───── DATA FOR THIS TASK ─────

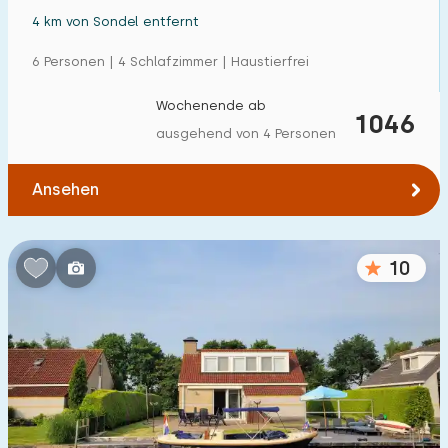
4 km von Sondel entfernt
6 Personen | 4 Schlafzimmer | Haustierfrei
Wochenende ab
1046
ausgehend von 4 Personen
Ansehen
10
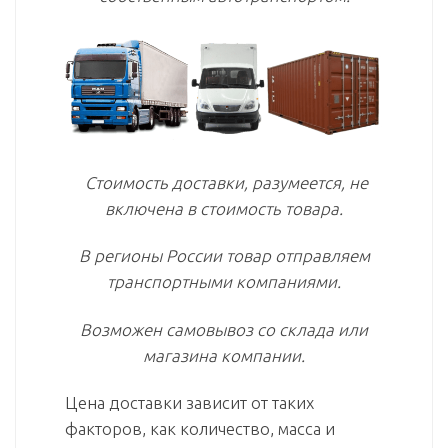
Стоимость доставки, разумеется, не
включена в стоимость товара.
В регионы России товар отправляем
транспортными компаниями.
Возможен самовывоз со склада или
магазина компании.
Цена доставки зависит от таких
факторов, как количество, масса и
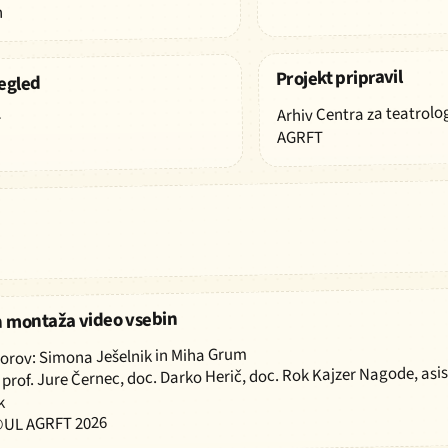
ILUSTRACIJ
n
E
Projekt pripravil
egled
Arhiv Centra za teatrolog
PROJEKT
r
PRIPRAVIL
AGRFT
 montaža video vsebin
vorov: Simona Ješelnik in Miha Grum
 prof. Jure Černec, doc. Darko Herič, doc. Rok Kajzer Nagode, asist
k
©UL AGRFT 2026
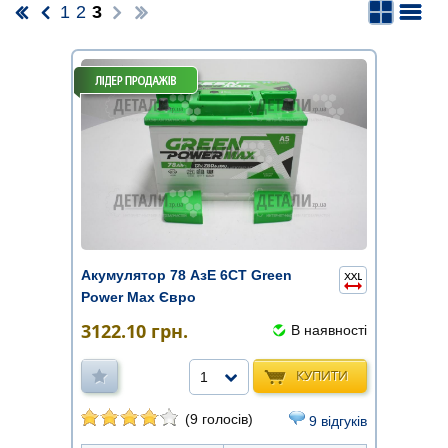
1
2
3
Акумулятор 78 АзЕ 6СТ Green
Power Max Євро
3122.10
грн.
В наявності
КУПИТИ
1
(9 голосів)
9 відгуків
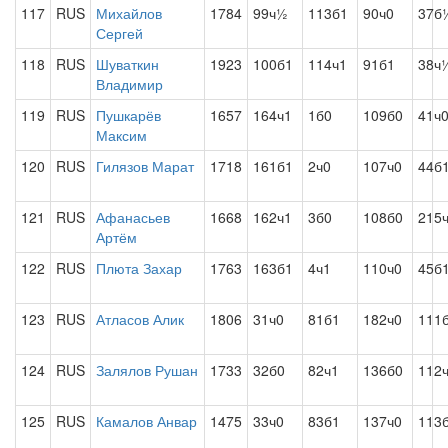
117
RUS
Михайлов
1784
99ч½
113б1
90ч0
37б
Сергей
118
RUS
Шуваткин
1923
100б1
114ч1
91б1
38ч
Владимир
119
RUS
Пушкарёв
1657
164ч1
1б0
109б0
41ч
Максим
120
RUS
Гилязов Марат
1718
161б1
2ч0
107ч0
44б
121
RUS
Афанасьев
1668
162ч1
3б0
108б0
215
Артём
122
RUS
Плюта Захар
1763
163б1
4ч1
110ч0
45б
123
RUS
Атласов Алик
1806
31ч0
81б1
182ч0
111
124
RUS
Залялов Рушан
1733
32б0
82ч1
136б0
112
125
RUS
Камалов Анвар
1475
33ч0
83б1
137ч0
113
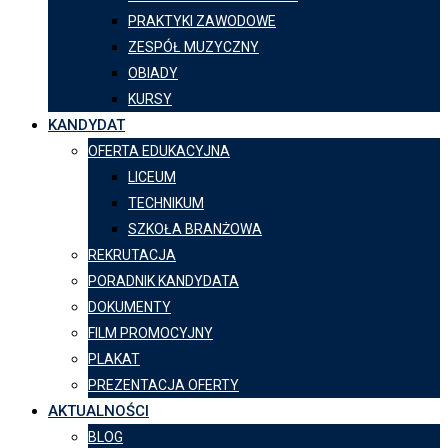
PRAKTYKI ZAWODOWE
ZESPÓŁ MUZYCZNY
OBIADY
KURSY
KANDYDAT
OFERTA EDUKACYJNA
LICEUM
TECHNIKUM
SZKOŁA BRANŻOWA
REKRUTACJA
PORADNIK KANDYDATA
DOKUMENTY
FILM PROMOCYJNY
PLAKAT
PREZENTACJA OFERTY
AKTUALNOŚCI
BLOG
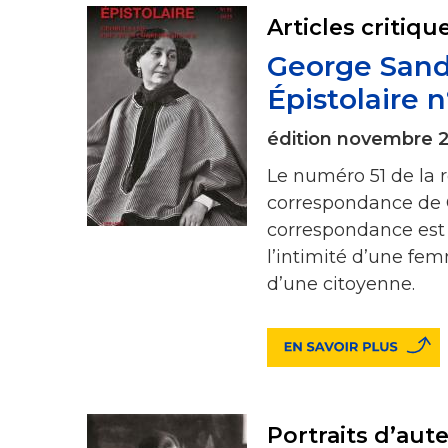
Articles critiqu
George Sand
Épistolaire n
édition novembre 
Le numéro 51 de la 
correspondance de 
correspondance est 
l’intimité d’une fem
d’une citoyenne.
Portraits d’aut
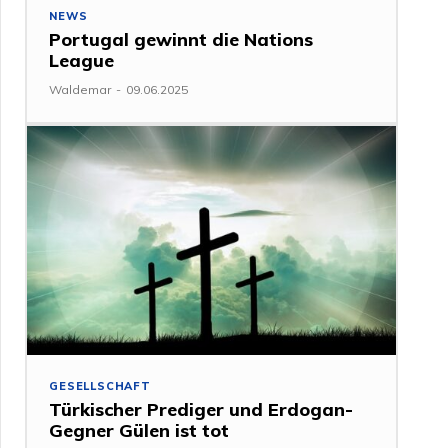
NEWS
Portugal gewinnt die Nations
League
Waldemar
-
09.06.2025
GESELLSCHAFT
Türkischer Prediger und Erdogan-
Gegner Gülen ist tot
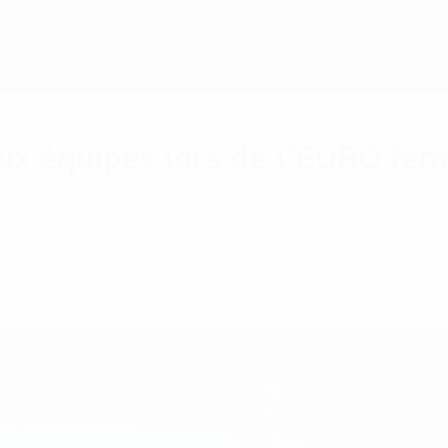
 aux équipes lors de l’EURO fé
uteilles en passant par les vélos de spinning, le
plet de services dès leur arrivée en Suisse.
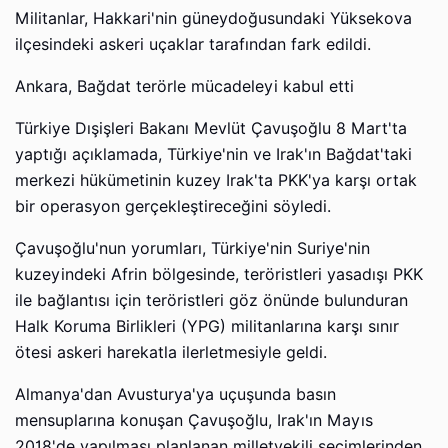
Militanlar, Hakkari'nin güneydoğusundaki Yüksekova
ilçesindeki askeri uçaklar tarafından fark edildi.
Ankara, Bağdat terörle mücadeleyi kabul etti
Türkiye Dışişleri Bakanı Mevlüt Çavuşoğlu 8 Mart'ta
yaptığı açıklamada, Türkiye'nin ve Irak'ın Bağdat'taki
merkezi hükümetinin kuzey Irak'ta PKK'ya karşı ortak
bir operasyon gerçekleştireceğini söyledi.
Çavuşoğlu'nun yorumları, Türkiye'nin Suriye'nin
kuzeyindeki Afrin bölgesinde, teröristleri yasadışı PKK
ile bağlantısı için teröristleri göz önünde bulunduran
Halk Koruma Birlikleri (YPG) militanlarına karşı sınır
ötesi askeri harekatla ilerletmesiyle geldi.
Almanya'dan Avusturya'ya uçuşunda basın
mensuplarına konuşan Çavuşoğlu, Irak'ın Mayıs
2018'de yapılması planlanan milletvekili seçimlerinden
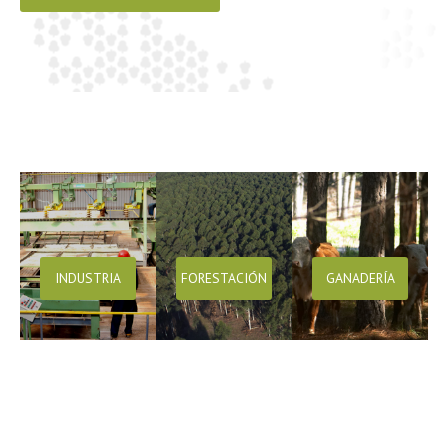
INDUSTRIA
FORESTACIÓN
GANADERÍA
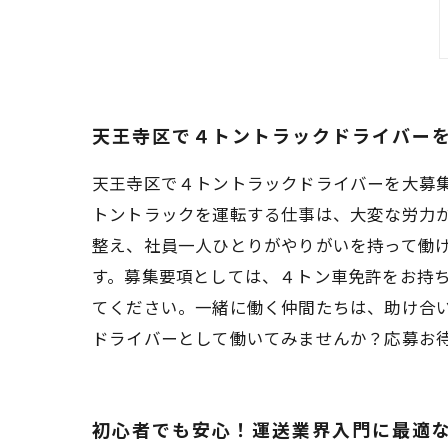
天王寺区で４トントラックドライバー
天王寺区で４トントラックドライバーを大募
トントラックを運転する仕事は、大変な労力
整え、社員一人ひとりがやりがいを持って働
す。募集要項としては、４トン車免許をお持
てください。一緒に働く仲間たちは、助け合
ドライバーとして働いてみませんか？応募お
初心者でも安心！運送業界入門に最適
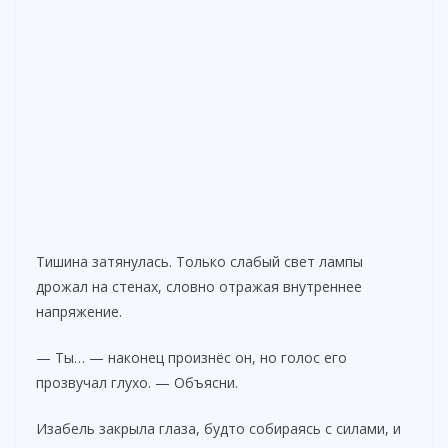
Тишина затянулась. Только слабый свет лампы
дрожал на стенах, словно отражая внутреннее
напряжение.
— Ты… — наконец произнёс он, но голос его
прозвучал глухо. — Объясни.
Изабель закрыла глаза, будто собираясь с силами, и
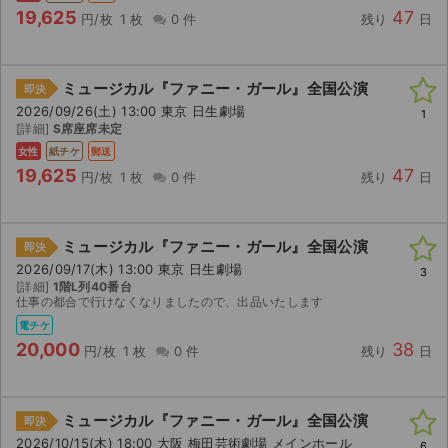
19,625
47
円/枚
1 枚
0 件
残り
日
ミュージカル『ファニー・ガール』全国公演
即決
2026/09/26(土) 13:00 東京 日生劇場
1
[詳細]
S席座席未定
女性
紙チケ
郵送
19,625
47
円/枚
1 枚
0 件
残り
日
ミュージカル『ファニー・ガール』全国公演
即決
2026/09/17(木) 13:00 東京 日生劇場
3
[詳細]
1階L列40番台
仕事の都合で行けなくなりましたので、出品いたします
電チケ
20,000
38
円/枚
1 枚
0 件
残り
日
ミュージカル『ファニー・ガール』全国公演
即決
2026/10/15(木) 18:00 大阪 梅田芸術劇場 メインホール
6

─────

Without the pictures, reproduce the entries exactly.

4 km von Sondel entfernt
6 Personen | 4 Schlafzimmer | Haustierfrei
Wochenende ab
1046
ausgehend von 4 Personen
Ansehen
10
Стоимость доставки, разумеется, не
включена в стоимость товара.
В регионы России товар отправляем
транспортными компаниями.
Возможен самовывоз со склада или
магазина компании.
Цена доставки зависит от таких
факторов, как количество, масса и
ILUSTRACIJ
n
E
Projekt pripravil
egled
Arhiv Centra za teatrolog
PROJEKT
r
PRIPRAVIL
AGRFT
 montaža video vsebin
vorov: Simona Ješelnik in Miha Grum
 prof. Jure Černec, doc. Darko Herič, doc. Rok Kajzer Nagode, asist
k
©UL AGRFT 2026
1
2
3
Акумулятор 78 АзЕ 6СТ Green
Power Max Євро
3122.10
грн.
В наявності
КУПИТИ
1
(9 голосів)
9 відгуків
117
RUS
Михайлов
1784
99ч½
113б1
90ч0
37б
Сергей
118
RUS
Шуваткин
1923
100б1
114ч1
91б1
38ч
Владимир
119
RUS
Пушкарёв
1657
164ч1
1б0
109б0
41ч
Максим
120
RUS
Гилязов Марат
1718
161б1
2ч0
107ч0
44б
121
RUS
Афанасьев
1668
162ч1
3б0
108б0
215
Артём
122
RUS
Плюта Захар
1763
163б1
4ч1
110ч0
45б
123
RUS
Атласов Алик
1806
31ч0
81б1
182ч0
111
124
RUS
Залялов Рушан
1733
32б0
82ч1
136б0
112
125
RUS
Камалов Анвар
1475
33ч0
83б1
137ч0
113
PRAKTYKI ZAWODOWE
ZESPÓŁ MUZYCZNY
OBIADY
KURSY
KANDYDAT
OFERTA EDUKACYJNA
LICEUM
TECHNIKUM
SZKOŁA BRANŻOWA
REKRUTACJA
PORADNIK KANDYDATA
DOKUMENTY
FILM PROMOCYJNY
PLAKAT
PREZENTACJA OFERTY
AKTUALNOŚCI
BLOG
Articles critiqu
George Sand
Épistolaire n
édition novembre 
Le numéro 51 de la 
correspondance de 
correspondance est 
l’intimité d’une fem
d’une citoyenne.
Portraits d’aut
NEWS
Portugal gewinnt die Nations
League
Waldemar
-
09.06.2025
GESELLSCHAFT
Türkischer Prediger und Erdogan-
Gegner Gülen ist tot
 aux équipes lors de l’EURO fé
uteilles en passant par les vélos de spinning, le
plet de services dès leur arrivée en Suisse.
Militanlar, Hakkari'nin güneydoğusundaki Yüksekova
ilçesindeki askeri uçaklar tarafından fark edildi.
Ankara, Bağdat terörle mücadeleyi kabul etti
Türkiye Dışişleri Bakanı Mevlüt Çavuşoğlu 8 Mart'ta
yaptığı açıklamada, Türkiye'nin ve Irak'ın Bağdat'taki
merkezi hükümetinin kuzey Irak'ta PKK'ya karşı ortak
bir operasyon gerçekleştireceğini söyledi.
Çavuşoğlu'nun yorumları, Türkiye'nin Suriye'nin
kuzeyindeki Afrin bölgesinde, teröristleri yasadışı PKK
ile bağlantısı için teröristleri göz önünde bulunduran
Halk Koruma Birlikleri (YPG) militanlarına karşı sınır
ötesi askeri harekatla ilerletmesiyle geldi.
Almanya'dan Avusturya'ya uçuşunda basın
mensuplarına konuşan Çavuşoğlu, Irak'ın Mayıs
2018'de yapılması planlanan milletvekili seçimlerinden
INDUSTRIA
FORESTACIÓN
GANADERÍA
天王寺区で４トントラックドライバー
天王寺区で４トントラックドライバーを大募
トントラックを運転する仕事は、大変な労力
整え、社員一人ひとりがやりがいを持って働
す。募集要項としては、４トン車免許をお持
てください。一緒に働く仲間たちは、助け合
ドライバーとして働いてみませんか？応募お
初心者でも安心！運送業界入門に最適
Тишина затянулась. Только слабый свет лампы
дрожал на стенах, словно отражая внутреннее
напряжение.
— Ты… — наконец произнёс он, но голос его
прозвучал глухо. — Объясни.
Изабель закрыла глаза, будто собираясь с силами, и
19,625
47
円/枚
1 枚
0 件
残り
日
ミュージカル『ファニー・ガール』全国公演
即決
2026/09/26(土) 13:00 東京 日生劇場
1
[詳細]
S席座席未定
女性
紙チケ
郵送
19,625
47
円/枚
1 枚
0 件
残り
日
ミュージカル『ファニー・ガール』全国公演
即決
2026/09/17(木) 13:00 東京 日生劇場
3
[詳細]
1階L列40番台
仕事の都合で行けなくなりましたので、出品いたします
電チケ
20,000
38
円/枚
1 枚
0 件
残り
日
ミュージカル『ファニー・ガール』全国公演
即決
2026/10/15(木) 18:00 大阪 梅田芸術劇場 メインホール
6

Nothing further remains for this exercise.